Hormonal contraceptive use might impair bone health and increase the risk of stress fracture by decreasing endogenous oestrogen production, a central regulator of bone metabolism. This cross-sectional study investigated bone density and biochemical markers of bone metabolism in women taking hormonal contraceptives on entry to basic military training.

METHODS

Forty-five female British Army recruits had biochemical markers of bone metabolism, areal bone mineral density (aBMD) and tibial speed of sound (tSOS) measured at the start of basic military training. Participants were compared by their method of hormonal contraception: no hormonal contraception (NONE), combined contraceptive pill (CP) or depot-medroxyprogesterone acetate (DMPA) (20±2.8 years, 1.64±0.63 m, 61.7±6.2 kg).

RESULTS

aBMD was not different between groups (p≥0.204), but tSOS was higher in NONE (3%, p=0.014) when compared with DMPA users.
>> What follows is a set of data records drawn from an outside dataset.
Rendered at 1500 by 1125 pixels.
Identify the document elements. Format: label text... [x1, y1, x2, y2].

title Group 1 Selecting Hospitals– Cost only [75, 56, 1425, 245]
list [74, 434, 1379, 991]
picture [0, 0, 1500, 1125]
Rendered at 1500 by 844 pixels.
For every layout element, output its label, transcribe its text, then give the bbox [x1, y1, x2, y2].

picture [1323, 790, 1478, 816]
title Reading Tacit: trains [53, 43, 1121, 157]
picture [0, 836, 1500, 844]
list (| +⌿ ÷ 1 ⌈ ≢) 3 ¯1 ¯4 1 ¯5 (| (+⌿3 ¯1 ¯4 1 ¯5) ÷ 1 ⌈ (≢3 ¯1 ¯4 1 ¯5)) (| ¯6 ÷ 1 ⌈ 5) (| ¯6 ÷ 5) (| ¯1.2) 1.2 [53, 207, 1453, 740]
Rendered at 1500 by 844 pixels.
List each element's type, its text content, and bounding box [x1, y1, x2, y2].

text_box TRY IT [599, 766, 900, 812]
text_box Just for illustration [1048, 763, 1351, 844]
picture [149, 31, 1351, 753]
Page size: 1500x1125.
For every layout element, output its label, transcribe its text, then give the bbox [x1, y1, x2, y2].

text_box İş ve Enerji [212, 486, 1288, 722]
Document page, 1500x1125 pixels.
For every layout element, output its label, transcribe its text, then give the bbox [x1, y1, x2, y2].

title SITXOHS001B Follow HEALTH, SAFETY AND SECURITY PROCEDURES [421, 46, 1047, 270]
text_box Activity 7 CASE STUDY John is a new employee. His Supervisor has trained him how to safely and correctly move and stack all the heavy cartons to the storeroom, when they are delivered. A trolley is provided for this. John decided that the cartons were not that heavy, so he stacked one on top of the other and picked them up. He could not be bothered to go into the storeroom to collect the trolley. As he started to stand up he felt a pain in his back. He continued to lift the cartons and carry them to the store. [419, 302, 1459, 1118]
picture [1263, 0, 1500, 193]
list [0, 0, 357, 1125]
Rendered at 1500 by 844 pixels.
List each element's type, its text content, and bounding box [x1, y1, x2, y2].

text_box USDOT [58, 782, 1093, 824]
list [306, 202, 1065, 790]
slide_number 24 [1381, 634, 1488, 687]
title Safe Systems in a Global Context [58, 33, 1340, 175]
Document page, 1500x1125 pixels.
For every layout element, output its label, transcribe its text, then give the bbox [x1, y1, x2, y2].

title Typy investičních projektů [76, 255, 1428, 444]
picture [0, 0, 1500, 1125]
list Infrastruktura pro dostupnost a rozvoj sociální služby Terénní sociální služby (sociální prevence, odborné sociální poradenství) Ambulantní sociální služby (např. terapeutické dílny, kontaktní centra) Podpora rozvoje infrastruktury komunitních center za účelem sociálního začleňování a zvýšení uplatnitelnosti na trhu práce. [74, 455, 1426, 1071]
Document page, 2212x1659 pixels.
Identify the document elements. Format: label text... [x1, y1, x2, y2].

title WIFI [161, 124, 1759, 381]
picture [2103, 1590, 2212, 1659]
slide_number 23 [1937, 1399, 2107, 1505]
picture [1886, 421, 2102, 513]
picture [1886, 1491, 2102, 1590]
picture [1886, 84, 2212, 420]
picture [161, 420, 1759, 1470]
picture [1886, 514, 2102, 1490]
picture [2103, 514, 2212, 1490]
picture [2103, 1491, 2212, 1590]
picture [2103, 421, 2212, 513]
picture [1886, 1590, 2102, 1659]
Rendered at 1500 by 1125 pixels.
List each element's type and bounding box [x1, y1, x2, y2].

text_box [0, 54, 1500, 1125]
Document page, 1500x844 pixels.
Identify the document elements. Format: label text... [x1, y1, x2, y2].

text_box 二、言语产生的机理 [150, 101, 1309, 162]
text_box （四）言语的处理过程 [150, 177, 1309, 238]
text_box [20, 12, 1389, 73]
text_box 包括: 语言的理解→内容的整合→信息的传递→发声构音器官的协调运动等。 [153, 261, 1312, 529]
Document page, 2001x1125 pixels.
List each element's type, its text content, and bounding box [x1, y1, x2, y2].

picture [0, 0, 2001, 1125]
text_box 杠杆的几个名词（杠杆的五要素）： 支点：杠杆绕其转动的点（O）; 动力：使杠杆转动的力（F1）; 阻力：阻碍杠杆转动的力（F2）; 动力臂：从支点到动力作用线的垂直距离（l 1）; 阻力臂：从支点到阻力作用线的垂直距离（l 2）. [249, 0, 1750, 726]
Beta C-terminal telopeptide was higher in NONE (45%, p=0.037) and DMPA users (90%, p=0.003) compared with CP users. Procollagen type 1 N-terminal propeptide was higher in DMPA users compared with NONE (43%, p=0.045) and CP users (127%, p=0.001), and higher in NONE compared with CP users (59%, p=0.014). Bone alkaline phosphatase was higher in DMPA users compared with CP users (56%, p=0.044).

CONCLUSIONS

DMPA use was associated with increased bone turnover and decreased cortical bone integrity of the tibia. Lower cortical bone integrity in DMPA users was possibly mediated by increased intracortical remodelling, but trabecular bone was not affected by contraceptive use.